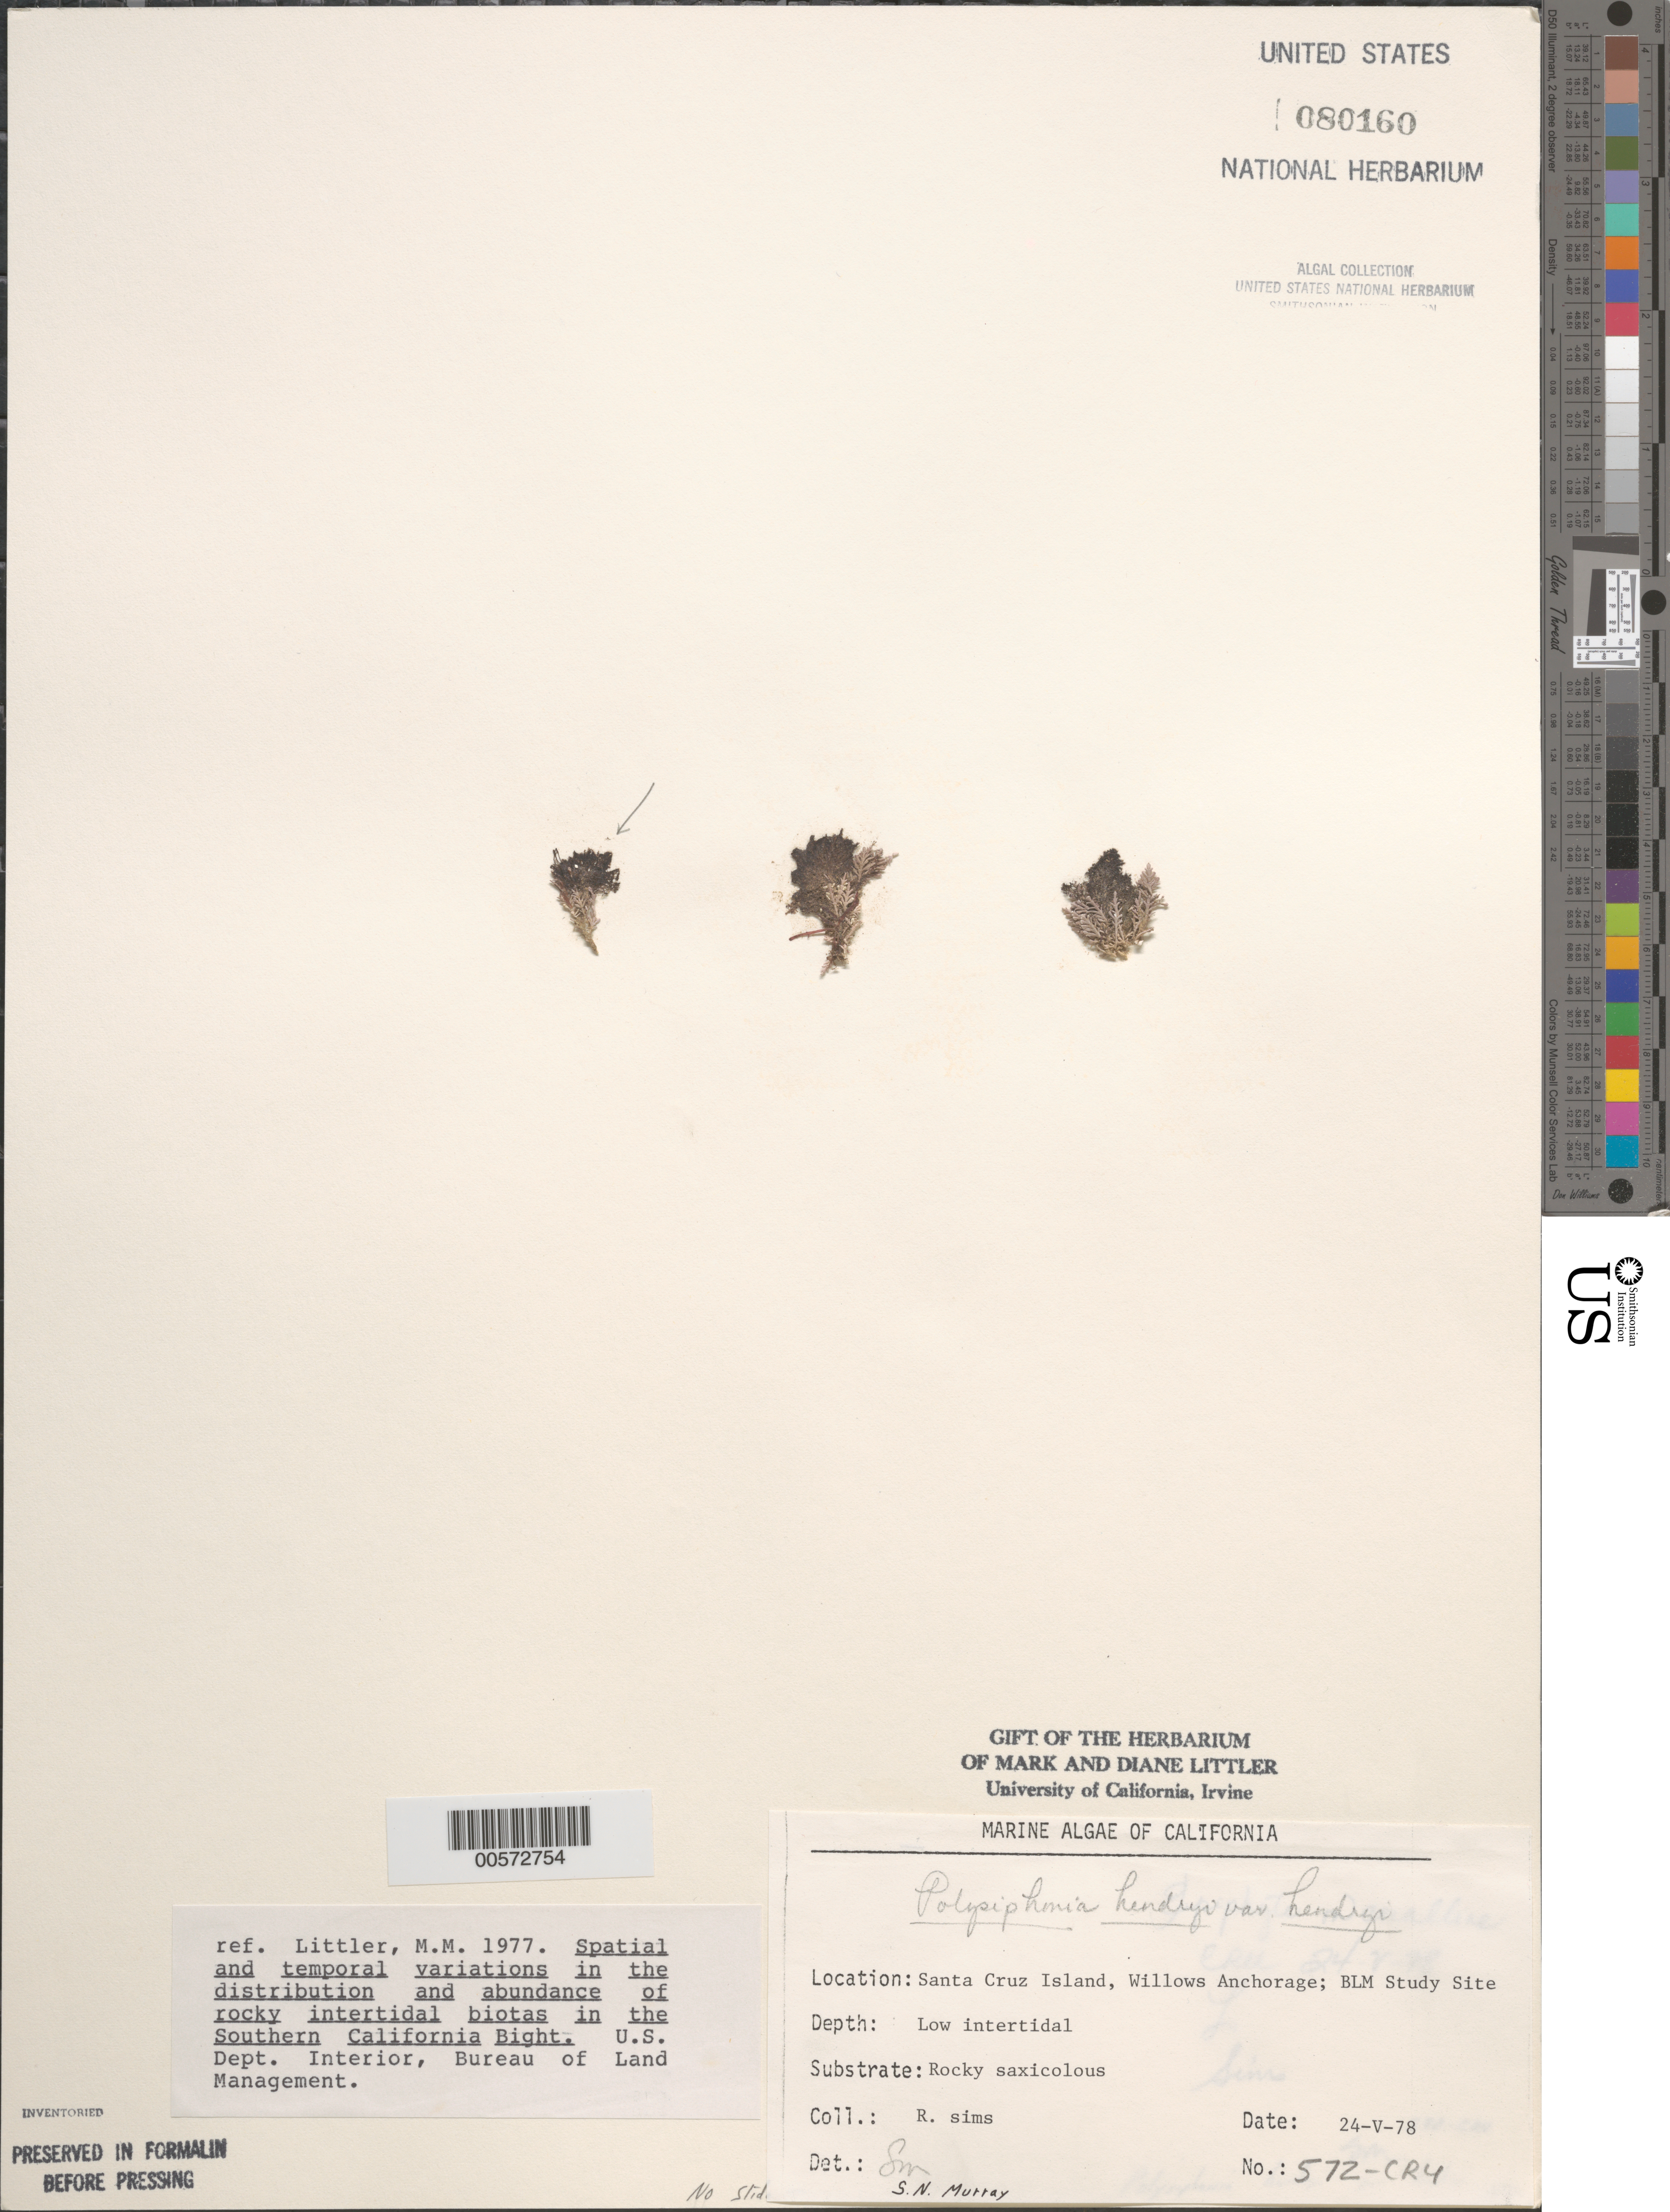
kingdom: Plantae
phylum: Rhodophyta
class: Florideophyceae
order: Ceramiales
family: Rhodomelaceae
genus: Vertebrata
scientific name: Vertebrata hendryi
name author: (N.L. Gardner) Savoie & G.W. Saunders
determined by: Algae name updating Project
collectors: R. H. Sims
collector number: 572-cru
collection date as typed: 24 May 1978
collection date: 1978-05-24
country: United States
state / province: California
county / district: Santa Barbara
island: Santa Cruz Island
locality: Willows Anchorage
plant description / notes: BLM-SOCALBIGHT Rocky Intertidal Survey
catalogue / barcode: US 80160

SET EXERCISE:
Write out all of the data again, leaving out the pictures, and swap "collection date" for "date collected" wherever it appears, changing nothing else.

RESPONSE TO THIS EXERCISE:
kingdom: Plantae
phylum: Rhodophyta
class: Florideophyceae
order: Ceramiales
family: Rhodomelaceae
genus: Vertebrata
scientific name: Vertebrata hendryi
name author: (N.L. Gardner) Savoie & G.W. Saunders
determined by: Algae name updating Project
collectors: R. H. Sims
collector number: 572-cru
date collected as typed: 24 May 1978
date collected: 1978-05-24
country: United States
state / province: California
county / district: Santa Barbara
island: Santa Cruz Island
locality: Willows Anchorage
plant description / notes: BLM-SOCALBIGHT Rocky Intertidal Survey
catalogue / barcode: US 80160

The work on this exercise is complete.